Só para abrir o apetite:
Sonho desfeito
Ao fim da tarde... O sol descia ao longe na linha do horizonte sobre o mar azul soltando os últimos reverberos sangrentos.
Do Casino Internacional, vinham uns sons longínquos de Jazz. Na esplanada do Tamariz, grupos de cavalheiros irrepreensivelmente vestidos, estavam flirtando junto das mesas redondas com damas decotadas de cabelos oxigenados que o sol fazia de ouro brilhante.
Em baixo na praia, sobre a areia fulva e quente, espreguiçavam-se os pares de maillots róseos e negros, adivinhando-se as mulheres, apenas pela graciosidade e elevações doa contornos tão iguais eram os seus trajes.
Ora um desses pares, era formado pelo jovem Armando Valle, filho estroina do tesoureiro do Banco Nacional, e em pregado ele próprio no mesmo banco, e pela rainha de beleza daquela praia já de si linda.

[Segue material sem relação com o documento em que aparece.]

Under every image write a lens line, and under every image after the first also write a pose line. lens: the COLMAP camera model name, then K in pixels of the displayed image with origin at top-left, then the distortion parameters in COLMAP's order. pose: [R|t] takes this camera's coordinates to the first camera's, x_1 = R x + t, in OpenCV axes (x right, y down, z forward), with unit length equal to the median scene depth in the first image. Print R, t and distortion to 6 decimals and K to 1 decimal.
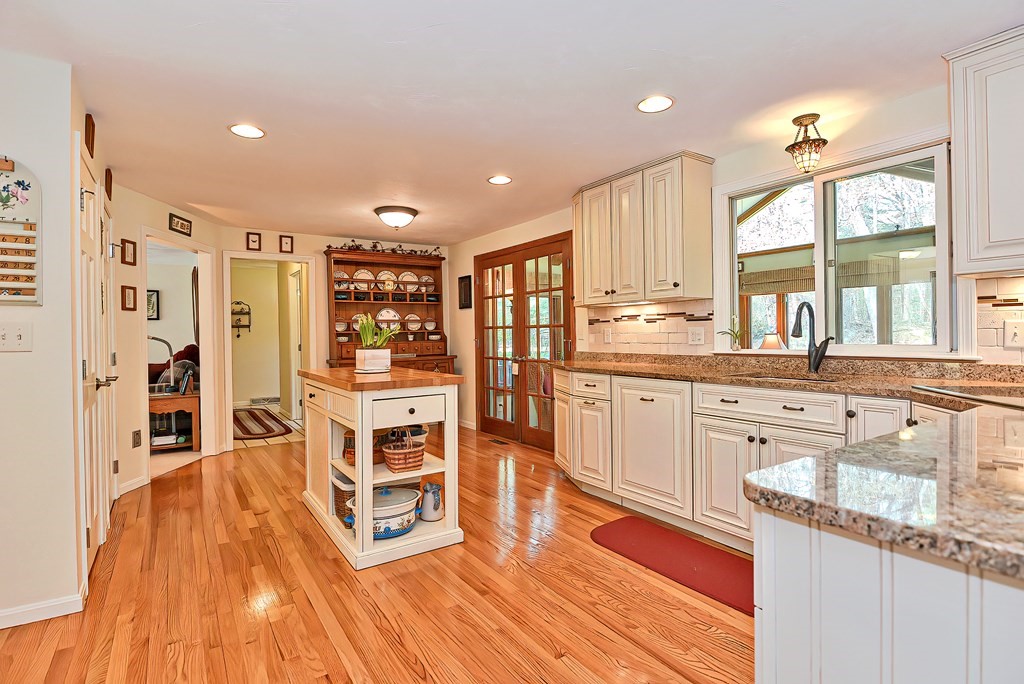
lens RADIAL K [[503.8, 0, 511.2], [0, 503.8, 338.0], [0, 0, 1]] dist [0.000733, -0.004431]
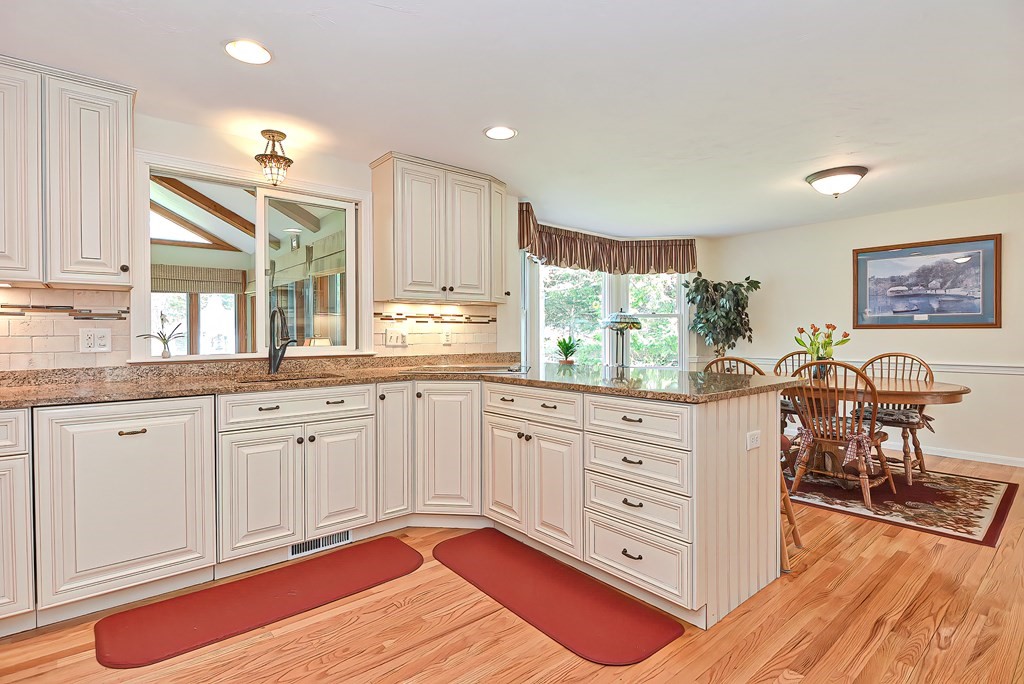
lens RADIAL K [[503.8, 0, 510.3], [0, 503.8, 336.8], [0, 0, 1]] dist [0.000733, -0.004431]
pose [[-0.103054, 0.005349, 0.994661, -0.518935], [0.012833, 0.999909, -0.004048, 0.001527], [-0.994593, 0.012348, -0.103113, 0.618665]]
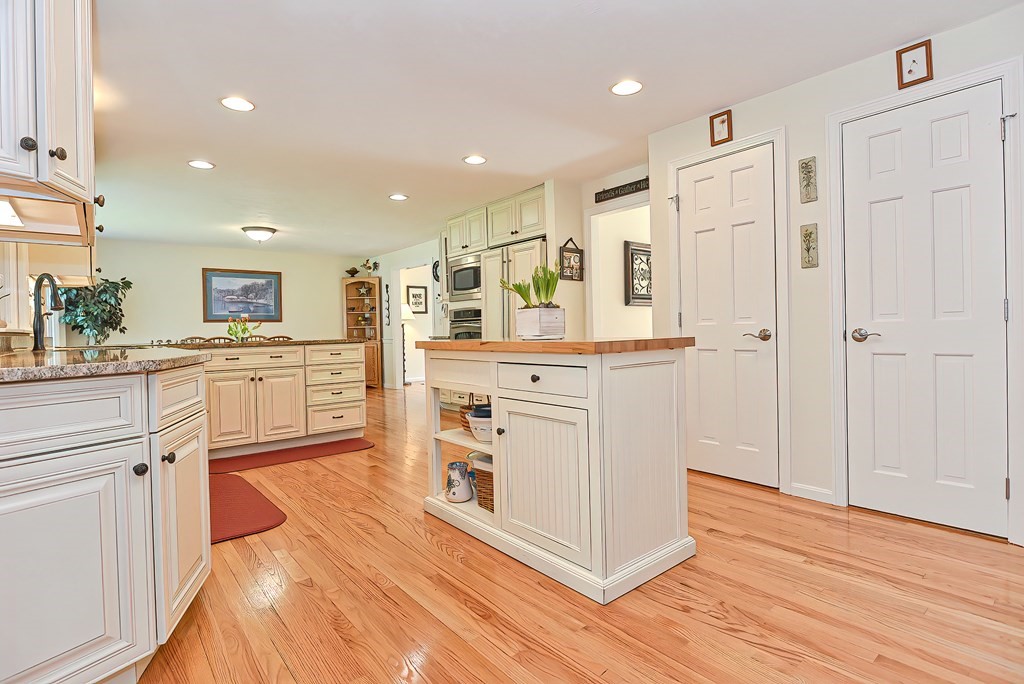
lens RADIAL K [[503.8, 0, 511.7], [0, 503.8, 334.1], [0, 0, 1]] dist [0.000733, -0.004431]
pose [[-0.995214, 0.035120, -0.091191, -0.191568], [0.033748, 0.999293, 0.016543, 0.055196], [0.091708, 0.013386, -0.995696, 2.028394]]
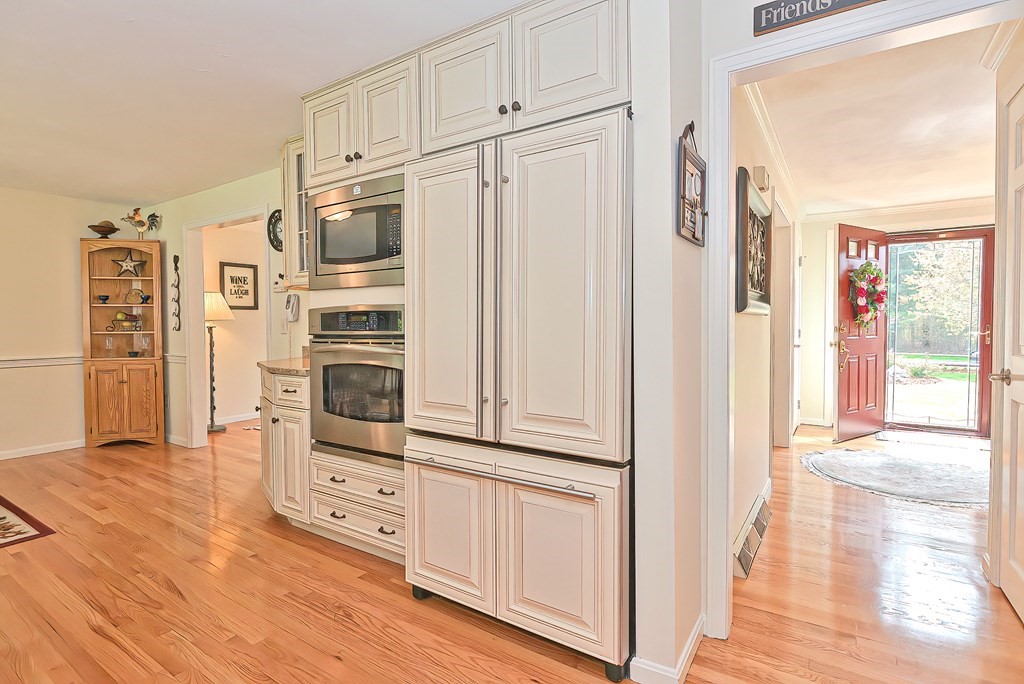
lens RADIAL K [[503.8, 0, 510.1], [0, 503.8, 339.1], [0, 0, 1]] dist [0.000733, -0.004431]
pose [[-0.926725, 0.026794, -0.374783, -0.119499], [0.012290, 0.999082, 0.041035, -0.000136], [0.375538, 0.033422, -0.926204, 0.854993]]
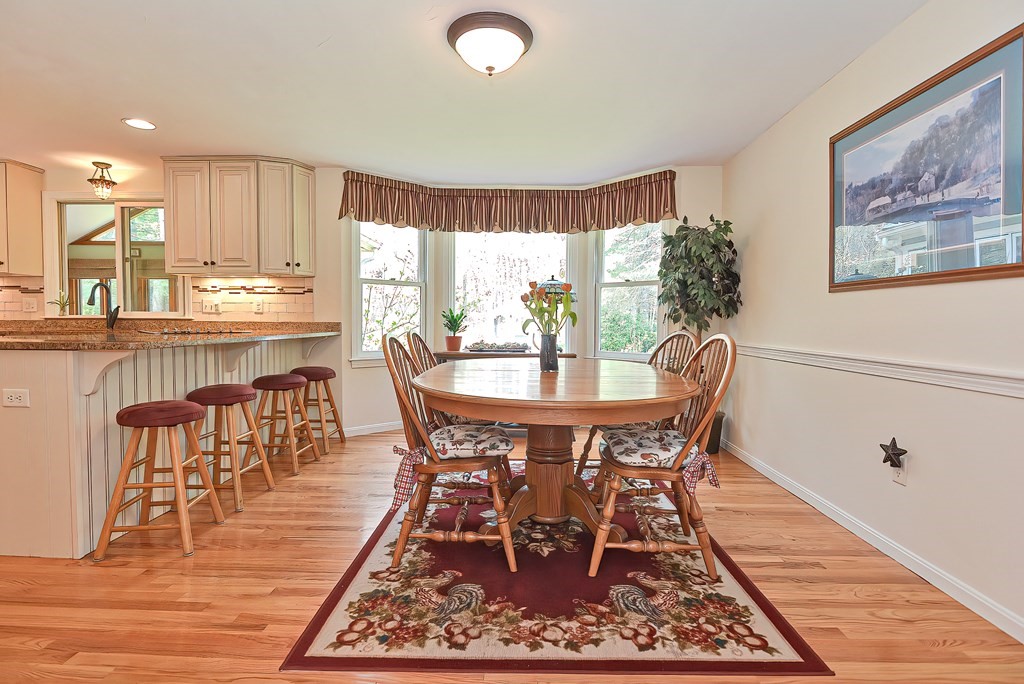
lens RADIAL K [[503.8, 0, 512.1], [0, 503.8, 335.5], [0, 0, 1]] dist [0.000733, -0.004431]
pose [[0.589791, -0.008432, 0.807512, 0.076578], [-0.008878, 0.999817, 0.016924, 0.052323], [-0.807507, -0.017151, 0.589608, -0.933969]]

Margarida; se assinava ela simplesmente mas à falta de nomes pomposos ou mesmo de um simples nome próprio, os adjectivos que os seus inúmeros admiradores lhe dirigiam, tornavam-na inconfundível...
A sua beleza era o seu brasão.
Quem a visse assim naquela atitude pensativa docemente recostada num montículo de areia, diria ver a própria Vénus de Milo ressurgida completamente naquele mimoso recanto do Estoril.
O seu maillot rosa-pálido, parecia querer rebentar sob a palpitação fremente, daquela carne mimosa, e sequiosa de amor...
Tudo nela respirava vida, mocidade, sol, labaredas!...
Os seus olhos azuis, de tons estranhos, grandes rasgados doces, ora extremamente meigos, ora rutilos, ferinos de amor, eram bem as janelas luminosas daquela alma ora plácida, ora revolta, irmã gémea do imenso mar, mas sempre grande. Sempre leal e nobre.
O rosto suave, amorenado pelo Sol, sem ter perdido ainda as cores inefáveis do lírio e das rosas...
Casimiro Braga, A dama das Camélias no Estoril, s.l. [Lisboa], s.n, s.d. [post. 1931].